→ EXERCISE INPUTS

※ ※ ※

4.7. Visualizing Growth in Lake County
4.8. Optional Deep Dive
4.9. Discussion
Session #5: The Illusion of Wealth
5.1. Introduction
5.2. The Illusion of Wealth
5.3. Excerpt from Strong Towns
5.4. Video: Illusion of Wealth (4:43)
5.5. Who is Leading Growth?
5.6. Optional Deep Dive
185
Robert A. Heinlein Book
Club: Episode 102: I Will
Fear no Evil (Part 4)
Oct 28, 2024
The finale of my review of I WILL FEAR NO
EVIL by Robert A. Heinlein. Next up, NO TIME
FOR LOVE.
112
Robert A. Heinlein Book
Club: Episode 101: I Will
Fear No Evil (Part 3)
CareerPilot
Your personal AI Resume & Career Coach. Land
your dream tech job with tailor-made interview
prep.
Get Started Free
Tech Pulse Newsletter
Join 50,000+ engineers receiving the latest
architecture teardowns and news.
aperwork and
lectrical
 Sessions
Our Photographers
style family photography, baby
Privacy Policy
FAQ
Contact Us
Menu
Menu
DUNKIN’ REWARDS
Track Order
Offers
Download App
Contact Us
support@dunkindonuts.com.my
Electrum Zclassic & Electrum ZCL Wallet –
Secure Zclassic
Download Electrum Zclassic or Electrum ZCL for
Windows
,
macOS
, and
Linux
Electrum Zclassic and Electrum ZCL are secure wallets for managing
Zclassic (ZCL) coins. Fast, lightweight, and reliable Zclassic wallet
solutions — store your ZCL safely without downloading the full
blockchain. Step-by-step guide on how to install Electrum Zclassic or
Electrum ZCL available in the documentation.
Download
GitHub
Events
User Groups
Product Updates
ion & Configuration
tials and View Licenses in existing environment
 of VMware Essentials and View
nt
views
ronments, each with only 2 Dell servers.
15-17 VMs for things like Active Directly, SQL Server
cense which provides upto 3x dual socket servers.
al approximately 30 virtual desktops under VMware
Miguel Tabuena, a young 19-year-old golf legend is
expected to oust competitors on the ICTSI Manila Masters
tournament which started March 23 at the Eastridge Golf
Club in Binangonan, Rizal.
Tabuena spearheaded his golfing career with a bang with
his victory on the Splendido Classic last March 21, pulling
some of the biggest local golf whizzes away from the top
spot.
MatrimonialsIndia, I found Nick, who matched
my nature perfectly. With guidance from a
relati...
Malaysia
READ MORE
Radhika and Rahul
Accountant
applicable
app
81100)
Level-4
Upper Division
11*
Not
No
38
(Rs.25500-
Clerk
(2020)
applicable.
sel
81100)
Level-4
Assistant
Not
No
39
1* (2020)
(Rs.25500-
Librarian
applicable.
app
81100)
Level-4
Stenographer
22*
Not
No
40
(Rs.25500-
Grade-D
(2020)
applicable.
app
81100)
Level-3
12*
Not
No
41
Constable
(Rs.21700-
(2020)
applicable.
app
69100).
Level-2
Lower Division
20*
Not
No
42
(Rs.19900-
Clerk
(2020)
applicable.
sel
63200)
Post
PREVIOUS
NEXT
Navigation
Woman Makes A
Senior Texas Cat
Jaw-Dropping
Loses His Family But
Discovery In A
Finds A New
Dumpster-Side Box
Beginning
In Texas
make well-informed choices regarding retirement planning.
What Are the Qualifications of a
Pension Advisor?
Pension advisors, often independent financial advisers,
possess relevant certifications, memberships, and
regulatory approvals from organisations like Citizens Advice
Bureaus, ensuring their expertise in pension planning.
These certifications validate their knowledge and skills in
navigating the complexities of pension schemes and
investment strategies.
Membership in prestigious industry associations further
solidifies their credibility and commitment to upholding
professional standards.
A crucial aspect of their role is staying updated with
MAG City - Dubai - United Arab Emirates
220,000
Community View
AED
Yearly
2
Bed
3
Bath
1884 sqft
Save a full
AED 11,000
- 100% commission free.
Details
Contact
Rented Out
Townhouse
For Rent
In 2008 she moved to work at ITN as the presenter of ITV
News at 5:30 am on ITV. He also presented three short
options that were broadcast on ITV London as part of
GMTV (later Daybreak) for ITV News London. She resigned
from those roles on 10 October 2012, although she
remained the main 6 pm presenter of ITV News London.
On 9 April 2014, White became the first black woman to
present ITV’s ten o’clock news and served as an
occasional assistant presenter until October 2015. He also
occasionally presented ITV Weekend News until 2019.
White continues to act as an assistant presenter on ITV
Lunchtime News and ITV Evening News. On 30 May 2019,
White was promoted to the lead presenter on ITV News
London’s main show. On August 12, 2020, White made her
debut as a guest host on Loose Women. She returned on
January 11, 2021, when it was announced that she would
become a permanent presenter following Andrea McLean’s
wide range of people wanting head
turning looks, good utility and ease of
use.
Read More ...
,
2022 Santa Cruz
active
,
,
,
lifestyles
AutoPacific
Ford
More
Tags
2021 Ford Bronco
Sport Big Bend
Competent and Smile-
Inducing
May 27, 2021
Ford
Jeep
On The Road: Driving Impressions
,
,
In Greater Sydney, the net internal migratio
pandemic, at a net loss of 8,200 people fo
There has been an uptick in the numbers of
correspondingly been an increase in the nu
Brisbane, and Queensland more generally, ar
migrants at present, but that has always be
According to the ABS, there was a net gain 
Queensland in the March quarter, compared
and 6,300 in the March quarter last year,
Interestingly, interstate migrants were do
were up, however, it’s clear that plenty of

※ ※ ※

→ TO DO
Each line in the listing above that includes "Dive" is to be copied.

→ TASK ANSWER
4.8. Optional Deep Dive
5.6. Optional Deep Dive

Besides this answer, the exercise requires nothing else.